**Source records**.
* * *

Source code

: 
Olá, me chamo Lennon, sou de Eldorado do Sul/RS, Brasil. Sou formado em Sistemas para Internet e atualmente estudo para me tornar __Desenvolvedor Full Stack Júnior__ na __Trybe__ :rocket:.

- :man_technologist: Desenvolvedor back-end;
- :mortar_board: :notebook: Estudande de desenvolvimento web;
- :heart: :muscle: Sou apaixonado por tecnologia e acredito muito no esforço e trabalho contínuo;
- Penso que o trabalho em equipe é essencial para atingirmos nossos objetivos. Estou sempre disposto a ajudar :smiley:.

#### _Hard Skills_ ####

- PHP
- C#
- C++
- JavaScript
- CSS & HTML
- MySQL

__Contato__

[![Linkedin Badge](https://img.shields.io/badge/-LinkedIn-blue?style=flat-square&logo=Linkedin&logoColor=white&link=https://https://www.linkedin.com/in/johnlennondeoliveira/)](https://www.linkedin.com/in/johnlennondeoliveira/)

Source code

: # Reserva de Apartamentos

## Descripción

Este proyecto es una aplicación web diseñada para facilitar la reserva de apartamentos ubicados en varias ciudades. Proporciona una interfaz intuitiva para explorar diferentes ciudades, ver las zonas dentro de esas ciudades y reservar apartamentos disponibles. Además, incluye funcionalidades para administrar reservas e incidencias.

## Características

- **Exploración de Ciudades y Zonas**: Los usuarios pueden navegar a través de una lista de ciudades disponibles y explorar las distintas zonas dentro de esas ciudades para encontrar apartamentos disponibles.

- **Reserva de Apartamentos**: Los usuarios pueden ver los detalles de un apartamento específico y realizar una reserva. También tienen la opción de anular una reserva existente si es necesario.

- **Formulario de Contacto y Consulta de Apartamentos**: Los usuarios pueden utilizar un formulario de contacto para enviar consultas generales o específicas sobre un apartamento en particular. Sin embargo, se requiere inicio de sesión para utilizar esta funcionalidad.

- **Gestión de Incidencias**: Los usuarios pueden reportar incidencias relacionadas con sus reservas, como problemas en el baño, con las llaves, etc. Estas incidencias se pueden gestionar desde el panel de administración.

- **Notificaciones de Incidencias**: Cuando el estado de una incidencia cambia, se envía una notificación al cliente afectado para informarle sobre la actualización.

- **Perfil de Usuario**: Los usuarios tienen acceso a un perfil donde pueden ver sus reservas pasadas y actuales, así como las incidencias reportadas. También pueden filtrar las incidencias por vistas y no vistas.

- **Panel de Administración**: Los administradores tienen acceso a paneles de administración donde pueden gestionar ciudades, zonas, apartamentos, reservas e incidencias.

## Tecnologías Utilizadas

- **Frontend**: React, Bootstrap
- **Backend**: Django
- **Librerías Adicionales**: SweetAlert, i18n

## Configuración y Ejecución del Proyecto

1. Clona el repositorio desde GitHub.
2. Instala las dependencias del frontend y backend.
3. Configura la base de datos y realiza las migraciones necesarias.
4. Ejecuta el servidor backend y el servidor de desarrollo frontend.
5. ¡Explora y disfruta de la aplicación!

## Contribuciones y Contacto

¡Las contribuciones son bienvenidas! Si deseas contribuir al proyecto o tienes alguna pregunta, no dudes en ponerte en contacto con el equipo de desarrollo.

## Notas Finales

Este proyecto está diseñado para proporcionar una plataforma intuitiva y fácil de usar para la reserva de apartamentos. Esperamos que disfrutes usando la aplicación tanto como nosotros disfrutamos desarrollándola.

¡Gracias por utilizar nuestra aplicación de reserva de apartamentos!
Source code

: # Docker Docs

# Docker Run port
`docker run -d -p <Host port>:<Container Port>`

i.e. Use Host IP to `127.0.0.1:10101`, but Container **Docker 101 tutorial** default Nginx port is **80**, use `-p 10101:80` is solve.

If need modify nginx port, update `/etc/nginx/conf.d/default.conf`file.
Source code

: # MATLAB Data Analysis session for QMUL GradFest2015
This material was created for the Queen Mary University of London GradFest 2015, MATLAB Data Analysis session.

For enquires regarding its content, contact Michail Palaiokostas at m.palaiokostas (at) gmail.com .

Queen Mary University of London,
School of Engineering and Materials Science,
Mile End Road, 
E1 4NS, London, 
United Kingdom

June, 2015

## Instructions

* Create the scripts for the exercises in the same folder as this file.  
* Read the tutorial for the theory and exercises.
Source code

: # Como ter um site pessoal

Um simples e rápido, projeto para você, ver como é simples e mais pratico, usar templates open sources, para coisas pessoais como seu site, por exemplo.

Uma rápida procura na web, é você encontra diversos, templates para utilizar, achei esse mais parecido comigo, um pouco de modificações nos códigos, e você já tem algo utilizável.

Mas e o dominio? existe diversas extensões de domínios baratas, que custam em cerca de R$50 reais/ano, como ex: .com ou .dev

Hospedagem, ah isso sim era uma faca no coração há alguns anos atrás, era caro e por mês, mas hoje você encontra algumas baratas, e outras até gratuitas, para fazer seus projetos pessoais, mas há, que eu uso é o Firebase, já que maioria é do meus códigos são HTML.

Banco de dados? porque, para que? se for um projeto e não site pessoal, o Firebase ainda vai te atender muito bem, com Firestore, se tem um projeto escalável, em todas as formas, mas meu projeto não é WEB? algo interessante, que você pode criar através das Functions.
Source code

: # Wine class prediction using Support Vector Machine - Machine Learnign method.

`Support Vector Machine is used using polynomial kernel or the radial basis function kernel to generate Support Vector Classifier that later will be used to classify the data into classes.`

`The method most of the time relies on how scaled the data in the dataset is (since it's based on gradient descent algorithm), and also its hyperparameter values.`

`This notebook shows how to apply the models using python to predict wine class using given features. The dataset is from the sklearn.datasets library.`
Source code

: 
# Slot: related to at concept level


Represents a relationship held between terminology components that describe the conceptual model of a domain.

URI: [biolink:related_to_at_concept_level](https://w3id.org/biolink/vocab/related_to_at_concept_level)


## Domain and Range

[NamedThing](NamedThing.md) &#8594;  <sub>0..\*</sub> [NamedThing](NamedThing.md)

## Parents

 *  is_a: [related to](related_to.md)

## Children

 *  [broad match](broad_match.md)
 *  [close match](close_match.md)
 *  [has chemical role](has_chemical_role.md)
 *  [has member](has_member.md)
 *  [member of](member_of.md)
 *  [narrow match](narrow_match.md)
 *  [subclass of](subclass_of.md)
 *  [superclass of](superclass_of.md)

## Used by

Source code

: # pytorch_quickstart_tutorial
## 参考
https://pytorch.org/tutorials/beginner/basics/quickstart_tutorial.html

* * *

**What this task involves**. Every line holding the word "templates" should be copied out of the material.

**Solution below**.
Um simples e rápido, projeto para você, ver como é simples e mais pratico, usar templates open sources, para coisas pessoais como seu site, por exemplo.
Uma rápida procura na web, é você encontra diversos, templates para utilizar, achei esse mais parecido comigo, um pouco de modificações nos códigos, e você já tem algo utilizável.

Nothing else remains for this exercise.